___ Extracted material ___

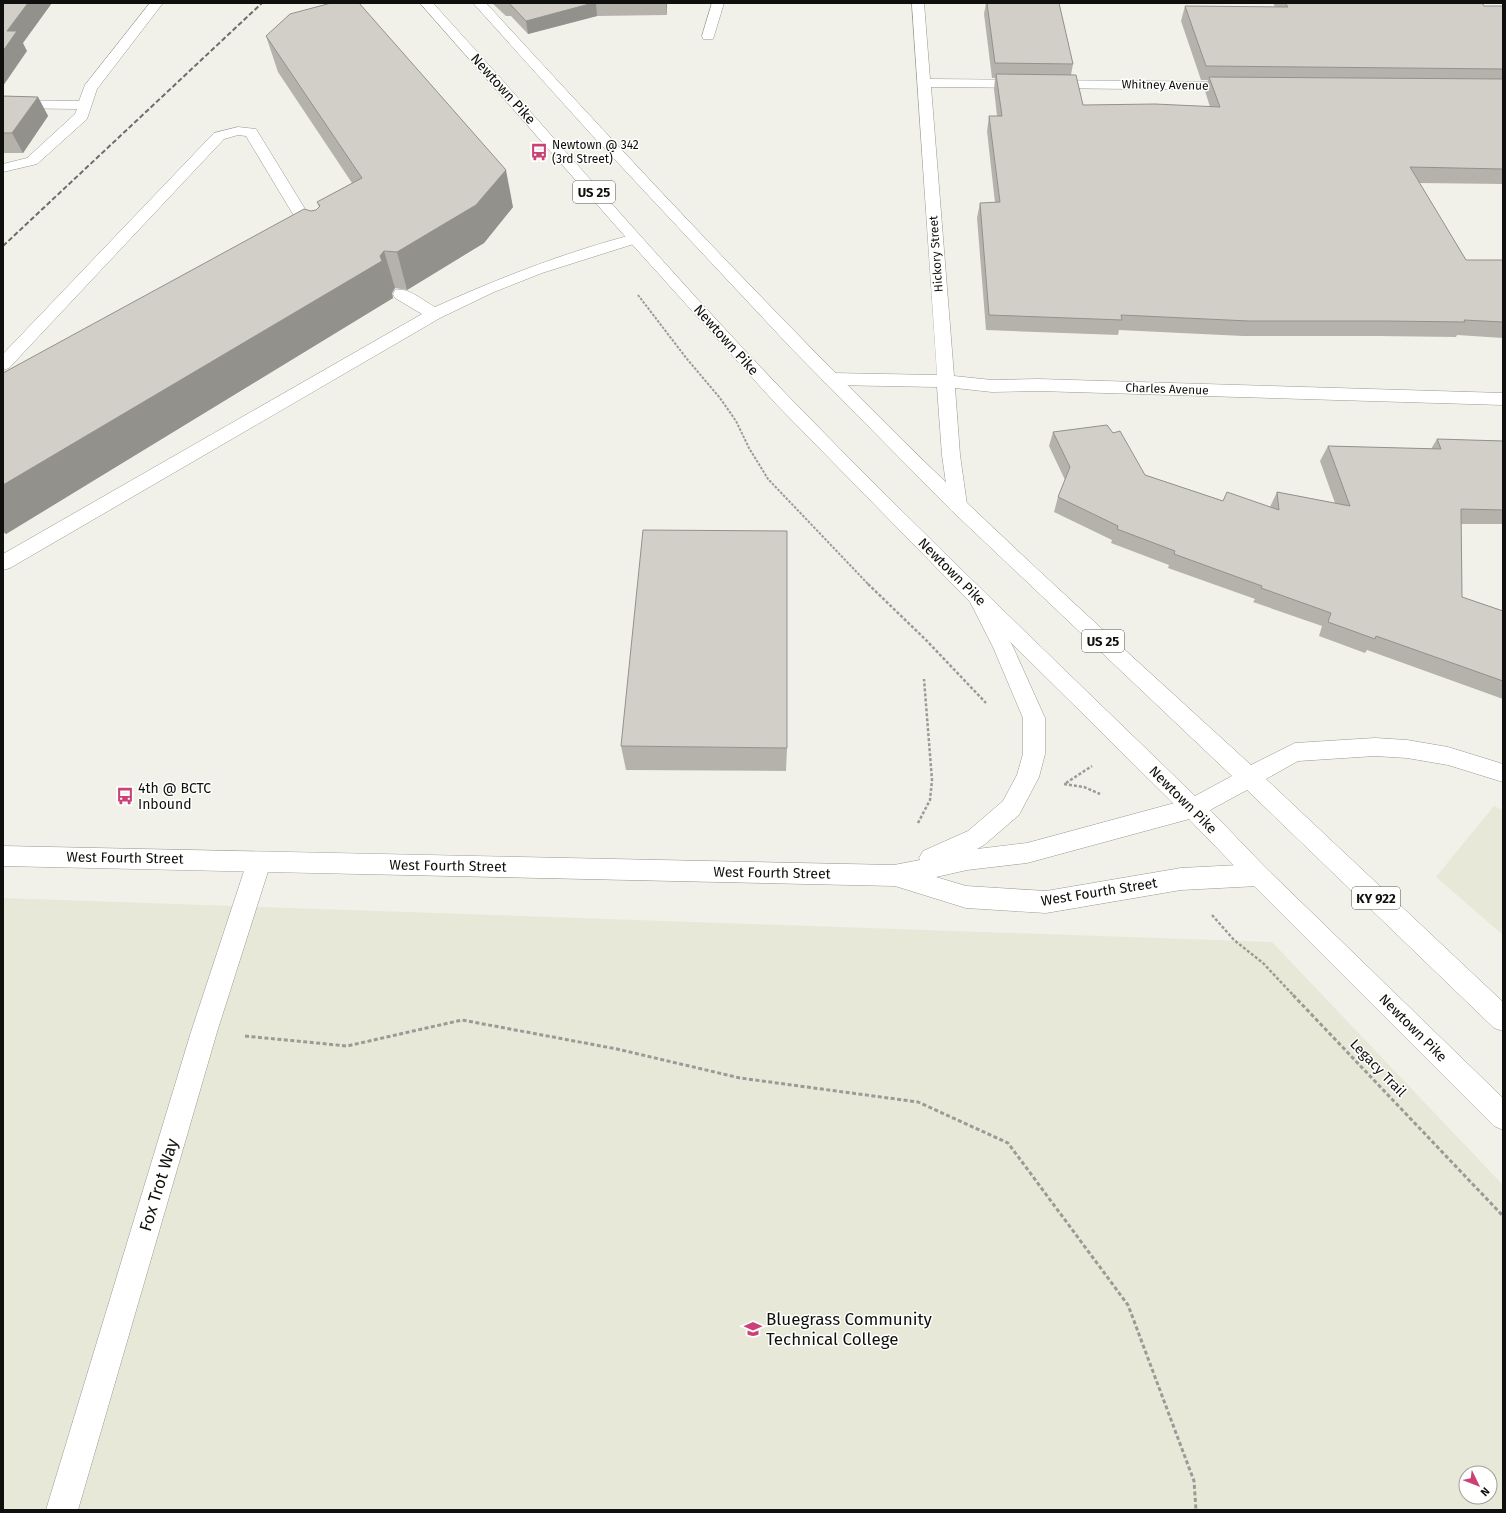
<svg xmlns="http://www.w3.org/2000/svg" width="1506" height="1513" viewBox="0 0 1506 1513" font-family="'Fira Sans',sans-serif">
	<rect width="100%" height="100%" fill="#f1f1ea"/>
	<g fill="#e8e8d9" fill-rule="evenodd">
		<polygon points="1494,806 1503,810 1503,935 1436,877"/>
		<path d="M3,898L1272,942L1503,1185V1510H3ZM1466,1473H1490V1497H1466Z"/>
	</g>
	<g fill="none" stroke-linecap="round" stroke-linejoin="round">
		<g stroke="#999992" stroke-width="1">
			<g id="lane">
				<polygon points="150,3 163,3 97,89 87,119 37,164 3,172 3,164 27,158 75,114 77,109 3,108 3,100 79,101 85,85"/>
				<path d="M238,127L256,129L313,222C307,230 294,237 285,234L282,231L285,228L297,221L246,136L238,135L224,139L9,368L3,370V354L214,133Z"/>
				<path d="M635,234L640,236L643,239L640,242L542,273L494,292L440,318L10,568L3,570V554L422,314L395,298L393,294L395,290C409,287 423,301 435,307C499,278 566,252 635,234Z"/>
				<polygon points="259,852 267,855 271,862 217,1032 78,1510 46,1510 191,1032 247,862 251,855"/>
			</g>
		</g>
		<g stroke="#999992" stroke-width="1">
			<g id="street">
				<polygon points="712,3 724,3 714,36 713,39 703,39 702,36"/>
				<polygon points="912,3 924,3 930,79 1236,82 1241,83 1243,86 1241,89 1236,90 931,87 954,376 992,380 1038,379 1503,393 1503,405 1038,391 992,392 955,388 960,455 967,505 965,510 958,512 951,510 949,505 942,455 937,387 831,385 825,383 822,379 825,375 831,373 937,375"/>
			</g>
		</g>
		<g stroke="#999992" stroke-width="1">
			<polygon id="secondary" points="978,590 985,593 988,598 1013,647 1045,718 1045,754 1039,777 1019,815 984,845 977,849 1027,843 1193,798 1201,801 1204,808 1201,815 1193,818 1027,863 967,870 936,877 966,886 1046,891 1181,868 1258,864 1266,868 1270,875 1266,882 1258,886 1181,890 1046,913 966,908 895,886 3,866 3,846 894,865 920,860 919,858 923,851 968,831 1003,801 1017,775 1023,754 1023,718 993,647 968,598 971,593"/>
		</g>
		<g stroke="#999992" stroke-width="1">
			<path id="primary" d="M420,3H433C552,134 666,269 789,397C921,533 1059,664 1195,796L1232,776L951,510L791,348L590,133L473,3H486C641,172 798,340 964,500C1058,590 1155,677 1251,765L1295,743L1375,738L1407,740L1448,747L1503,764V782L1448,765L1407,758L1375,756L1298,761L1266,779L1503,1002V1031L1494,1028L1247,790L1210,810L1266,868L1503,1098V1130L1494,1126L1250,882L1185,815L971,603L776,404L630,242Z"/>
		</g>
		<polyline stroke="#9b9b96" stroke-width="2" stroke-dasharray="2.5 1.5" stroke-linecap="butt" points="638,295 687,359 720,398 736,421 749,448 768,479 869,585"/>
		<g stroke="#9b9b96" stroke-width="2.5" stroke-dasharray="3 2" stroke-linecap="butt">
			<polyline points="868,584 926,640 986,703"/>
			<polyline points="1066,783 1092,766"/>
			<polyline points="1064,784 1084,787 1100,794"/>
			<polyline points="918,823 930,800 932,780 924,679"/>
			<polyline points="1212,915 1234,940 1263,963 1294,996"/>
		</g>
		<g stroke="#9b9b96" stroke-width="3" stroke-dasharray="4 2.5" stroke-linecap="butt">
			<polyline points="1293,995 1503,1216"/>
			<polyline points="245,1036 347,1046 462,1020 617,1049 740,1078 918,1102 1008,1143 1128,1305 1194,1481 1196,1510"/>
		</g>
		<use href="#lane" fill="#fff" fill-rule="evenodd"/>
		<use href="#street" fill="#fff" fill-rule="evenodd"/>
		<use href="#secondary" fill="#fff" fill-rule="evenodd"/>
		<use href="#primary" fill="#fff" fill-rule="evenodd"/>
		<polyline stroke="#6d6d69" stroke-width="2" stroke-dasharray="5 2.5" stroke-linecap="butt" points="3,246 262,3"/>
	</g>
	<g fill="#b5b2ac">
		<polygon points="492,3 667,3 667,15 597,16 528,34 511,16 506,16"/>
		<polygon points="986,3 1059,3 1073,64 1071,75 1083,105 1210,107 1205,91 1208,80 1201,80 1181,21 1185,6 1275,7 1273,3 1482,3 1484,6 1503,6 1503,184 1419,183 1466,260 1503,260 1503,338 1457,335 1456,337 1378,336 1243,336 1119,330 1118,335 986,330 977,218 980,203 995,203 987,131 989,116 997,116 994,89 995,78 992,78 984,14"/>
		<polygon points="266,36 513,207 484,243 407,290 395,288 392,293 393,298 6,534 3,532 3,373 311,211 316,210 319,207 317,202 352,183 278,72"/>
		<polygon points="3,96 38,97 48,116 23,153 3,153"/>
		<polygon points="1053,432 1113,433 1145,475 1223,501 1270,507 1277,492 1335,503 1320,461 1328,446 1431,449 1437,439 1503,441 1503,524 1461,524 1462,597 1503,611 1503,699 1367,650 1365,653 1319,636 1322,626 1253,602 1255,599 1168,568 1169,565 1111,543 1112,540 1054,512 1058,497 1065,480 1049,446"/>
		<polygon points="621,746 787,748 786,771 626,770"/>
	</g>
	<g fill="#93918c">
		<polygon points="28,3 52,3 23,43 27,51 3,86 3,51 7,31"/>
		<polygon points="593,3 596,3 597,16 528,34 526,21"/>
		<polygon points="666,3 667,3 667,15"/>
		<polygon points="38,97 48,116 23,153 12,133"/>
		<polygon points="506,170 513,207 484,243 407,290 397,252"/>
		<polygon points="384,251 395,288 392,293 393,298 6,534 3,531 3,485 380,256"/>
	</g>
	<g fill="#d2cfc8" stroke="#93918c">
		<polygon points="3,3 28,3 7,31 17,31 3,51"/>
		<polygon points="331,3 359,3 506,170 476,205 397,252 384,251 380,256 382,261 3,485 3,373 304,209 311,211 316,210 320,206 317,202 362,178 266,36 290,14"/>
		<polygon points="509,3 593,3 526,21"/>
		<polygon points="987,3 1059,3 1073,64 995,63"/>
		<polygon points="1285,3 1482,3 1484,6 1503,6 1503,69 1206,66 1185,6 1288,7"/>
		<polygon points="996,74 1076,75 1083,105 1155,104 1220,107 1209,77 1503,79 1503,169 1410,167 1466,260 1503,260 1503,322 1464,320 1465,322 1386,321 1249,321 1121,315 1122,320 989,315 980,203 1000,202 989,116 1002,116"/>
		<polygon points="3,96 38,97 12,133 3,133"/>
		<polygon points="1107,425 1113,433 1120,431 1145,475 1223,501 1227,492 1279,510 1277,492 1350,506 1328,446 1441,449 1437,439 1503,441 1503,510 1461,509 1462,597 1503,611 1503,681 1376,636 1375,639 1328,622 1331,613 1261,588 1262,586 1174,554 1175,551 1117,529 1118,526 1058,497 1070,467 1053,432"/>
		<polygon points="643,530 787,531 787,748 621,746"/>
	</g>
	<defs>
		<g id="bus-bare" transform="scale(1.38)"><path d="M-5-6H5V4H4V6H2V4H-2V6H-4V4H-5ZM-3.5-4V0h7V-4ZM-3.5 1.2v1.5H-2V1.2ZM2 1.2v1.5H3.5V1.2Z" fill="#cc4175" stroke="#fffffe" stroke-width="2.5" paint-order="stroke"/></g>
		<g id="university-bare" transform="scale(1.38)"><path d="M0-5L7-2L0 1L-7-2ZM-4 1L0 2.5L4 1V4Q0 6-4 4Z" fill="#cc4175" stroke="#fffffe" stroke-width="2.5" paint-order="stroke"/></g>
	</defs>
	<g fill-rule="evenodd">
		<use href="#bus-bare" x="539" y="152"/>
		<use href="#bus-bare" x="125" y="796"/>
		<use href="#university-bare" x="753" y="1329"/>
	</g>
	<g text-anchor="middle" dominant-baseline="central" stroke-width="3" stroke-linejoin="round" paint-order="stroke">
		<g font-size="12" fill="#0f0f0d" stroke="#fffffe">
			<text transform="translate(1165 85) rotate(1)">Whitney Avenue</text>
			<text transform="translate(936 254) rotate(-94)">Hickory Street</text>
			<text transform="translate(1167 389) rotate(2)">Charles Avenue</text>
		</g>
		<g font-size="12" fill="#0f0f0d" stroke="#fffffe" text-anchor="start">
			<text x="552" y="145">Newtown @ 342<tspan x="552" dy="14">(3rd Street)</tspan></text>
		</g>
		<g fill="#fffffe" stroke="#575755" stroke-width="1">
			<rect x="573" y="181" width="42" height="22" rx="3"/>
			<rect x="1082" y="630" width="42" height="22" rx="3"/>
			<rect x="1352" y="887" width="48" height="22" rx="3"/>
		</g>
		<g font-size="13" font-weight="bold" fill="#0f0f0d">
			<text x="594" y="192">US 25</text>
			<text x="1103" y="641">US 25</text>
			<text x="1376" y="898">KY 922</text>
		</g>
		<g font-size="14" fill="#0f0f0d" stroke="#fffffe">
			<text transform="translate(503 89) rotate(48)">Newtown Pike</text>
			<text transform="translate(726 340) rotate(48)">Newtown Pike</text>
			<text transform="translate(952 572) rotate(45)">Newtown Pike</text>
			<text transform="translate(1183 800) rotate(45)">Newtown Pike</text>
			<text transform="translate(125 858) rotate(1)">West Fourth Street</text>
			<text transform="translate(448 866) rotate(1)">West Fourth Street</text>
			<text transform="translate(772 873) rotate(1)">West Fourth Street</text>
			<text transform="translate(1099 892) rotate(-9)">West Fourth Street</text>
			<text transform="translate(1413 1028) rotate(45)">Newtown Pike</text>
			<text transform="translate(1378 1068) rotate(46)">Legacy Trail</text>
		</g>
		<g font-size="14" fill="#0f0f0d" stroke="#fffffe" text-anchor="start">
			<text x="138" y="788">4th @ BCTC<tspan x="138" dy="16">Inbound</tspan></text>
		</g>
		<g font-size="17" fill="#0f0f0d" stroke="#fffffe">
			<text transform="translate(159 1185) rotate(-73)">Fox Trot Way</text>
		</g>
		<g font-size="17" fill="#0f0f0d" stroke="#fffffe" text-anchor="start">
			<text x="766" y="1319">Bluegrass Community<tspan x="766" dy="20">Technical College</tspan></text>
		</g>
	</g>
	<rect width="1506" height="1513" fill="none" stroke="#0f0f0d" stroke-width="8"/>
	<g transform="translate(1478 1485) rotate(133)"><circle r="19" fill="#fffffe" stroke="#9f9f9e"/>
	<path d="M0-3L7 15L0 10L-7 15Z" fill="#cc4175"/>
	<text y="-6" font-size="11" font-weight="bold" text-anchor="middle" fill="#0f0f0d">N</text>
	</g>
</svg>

___

_What you have to do:_ Copy out the lines of the records above in which the string "round" appears.

_Answer for the task:_
	<g fill="none" stroke-linecap="round" stroke-linejoin="round">
	<g text-anchor="middle" dominant-baseline="central" stroke-width="3" stroke-linejoin="round" paint-order="stroke">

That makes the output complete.